▶ **Passage to read**:
►

Nov. 7, 2015, midnight

|k| clippings: 2015-11-07 — so rad!

katexic clippings

In a manner so delightful it almost makes me forgive myself, Reader B. called me out with the following clever note after the last issue: “Letheans 6.9:14?” It took me a few minutes to figure it out: I used demonym as a WORD before…on June 9 of last year! Not only did I repeat it in the last issue, I repeated some of the exact same examples. Le sigh. So, an increasingly rare 3rd issue this week.

And I wonder what Gardiner (below) would make of email?

WORK

“In the great sense letter-writing is no doubt a lost art. It was killed by the penny post and modern hurry. When Madame de Sevigny, Cowper, Horace Walpole, Byron, Lamb, and the Carlyles wrote their immortal letters the world was a leisurely place where there was time to indulge in the luxury of writing to your friends. And the cost of franking a letter made that letter a serious affair. If you could only send a letter once in a month or six months, and then at heavy expense, it became a matter of first-rate consequence. The poor, of course, couldn’t enjoy the luxury of letter-writing at all. De Quincey tells us how the dalesmen of Lakeland a century ago used to dodge the postal charges. The letter that came by stage coach was received at the door by the poor mother, who glanced at the superscription, saw from a certain agreed sign on it that Tom or Jim was well, and handed it back to the carrier unopened. In those days a letter was an event.”

◄

▶ **Task item A**: In the letter-writing clipping, what does it say killed letter-writing as an art?
▶ **Task item B**: Please decide whether each statement agrees with the letter-writing clipping, answering yes or no and quoting the words of the clipping that settle it: (i) Reader B.'s note read "Letheans 6.9:14?"; (ii) the poor could easily afford to write letters; (iii) the mother opened and read the letter brought by stage coach.
▶ **Task item C**: Carry on the letter-writing clipping from the point where it stops.

▶ **Source data**:
►

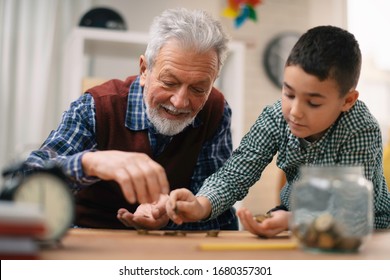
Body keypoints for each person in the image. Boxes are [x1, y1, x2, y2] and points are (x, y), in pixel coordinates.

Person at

◄

▶ **Expected answer A**: The penny post and modern hurry.

▶ **Expected answer B**:
(i) Yes: "Reader B. called me out with the following clever note after the last issue: “Letheans 6.9:14?”"
(ii) No: "The poor, of course, couldn’t enjoy the luxury of letter-writing at all."
(iii) No: "handed it back to the carrier unopened."

▶ **Expected answer C**:
“Now when you can send a letter half round the globe for a penny, and when the postman calls half a dozen times a day, few of us take letter-writing seriously. Carlyle saw that the advent of the penny post would kill the letter by making it cheap. ‘I shall send a penny letter next time,’ he wrote to his mother when the cheap postage was about to come in, and he foretold that people would not bother to write good letters when they could send them for next to nothing. He was right, and the telegraph, the telephone, and the postcard have completed the destruction of the art of letter-writing. It is the difficulty or the scarcity of a thing that makes it treasured. If diamonds were as plentiful as pebbles we shouldn’t stoop to pick them up.”

—A. G. Gardiner
—from “On Letter Writing” (1916!)

WORD(S)

phatic /FA-dik/. adjective. Speech or speech sounds that are intended to communicate emotions or affirm a social connection rather than convey information. For instance, the standard “How are you?” greeting for which no reply is necessary or expected. Trivial or purely formal speech. From Greek phatos (spoken).

“The doctor’s long speeches—customarily phatic and ceremonially polite—say little but sing much.” (William H. Gass)

“Every night, the 10-Port cabin steward, Petra, when she turns down your bed, leaves on your pillow—along with the day’s last mint and Celebrity’s printed card wishing you sweet dreams in six languages—the next day’s Nadir Daily, a phatic little four-page ersatz newspaper printed on white vellum in a navy-blue font.” (David Foster Wallace)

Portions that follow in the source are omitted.